Press enter or click to view image in full size

Fig. 3 : Distribution of random numbers picked by GPT-4o

Conclusion

The inability of GPT-4o to generate uniformly distributed random numbers and Claude Sonnet 3.5’s consistent choice of 7, might appear as flaws in Large Language Models. I’d argue that these behaviors are actually features, not bugs.

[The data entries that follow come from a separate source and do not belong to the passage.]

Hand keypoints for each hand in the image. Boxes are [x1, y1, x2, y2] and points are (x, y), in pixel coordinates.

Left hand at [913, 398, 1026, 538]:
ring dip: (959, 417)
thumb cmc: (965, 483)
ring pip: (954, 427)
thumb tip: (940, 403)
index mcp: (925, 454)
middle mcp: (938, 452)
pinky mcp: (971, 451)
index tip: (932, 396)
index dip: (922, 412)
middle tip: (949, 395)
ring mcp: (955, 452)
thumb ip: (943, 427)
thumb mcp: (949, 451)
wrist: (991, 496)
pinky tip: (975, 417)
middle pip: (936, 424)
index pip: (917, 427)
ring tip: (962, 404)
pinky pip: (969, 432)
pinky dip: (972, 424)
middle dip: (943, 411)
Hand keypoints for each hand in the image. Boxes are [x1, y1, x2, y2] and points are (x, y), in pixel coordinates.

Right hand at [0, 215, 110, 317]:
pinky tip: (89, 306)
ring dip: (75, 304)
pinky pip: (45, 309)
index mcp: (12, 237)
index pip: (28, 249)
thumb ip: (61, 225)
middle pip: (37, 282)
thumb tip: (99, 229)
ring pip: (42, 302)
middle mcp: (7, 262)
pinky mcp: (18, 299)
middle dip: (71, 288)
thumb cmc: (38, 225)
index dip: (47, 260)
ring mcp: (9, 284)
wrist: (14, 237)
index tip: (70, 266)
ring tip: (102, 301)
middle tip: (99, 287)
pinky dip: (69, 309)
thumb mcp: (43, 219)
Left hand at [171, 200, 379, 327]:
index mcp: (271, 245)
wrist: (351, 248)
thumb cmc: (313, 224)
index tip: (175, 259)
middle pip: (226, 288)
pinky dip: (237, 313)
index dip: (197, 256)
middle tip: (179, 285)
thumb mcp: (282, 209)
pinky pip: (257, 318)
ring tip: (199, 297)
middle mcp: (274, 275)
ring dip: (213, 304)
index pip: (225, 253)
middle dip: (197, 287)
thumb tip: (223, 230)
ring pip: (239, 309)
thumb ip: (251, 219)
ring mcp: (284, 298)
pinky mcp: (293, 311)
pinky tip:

The stark contrast between GPT-4o’s human-like bias and Claude’s unwavering selection highlights the diverse approaches to “randomness” in LLMs.

There are on going debates in academia on whether Large Language Models can reason , whether they are the path to the Artificial General Intelligence, whether they are nothing more than ‘stochastic parrots’. But regardless of where we end up in that debate, one thing is certainly true that Large Language Models are useful. While LLMs may not be the right tool for generating uniformly distributed random numbers, they excel at mimicking humans picking a random number. This experiment highlights that the aim of LLMs isn’t always to surpass human abilities, but sometimes to replicate them authentically.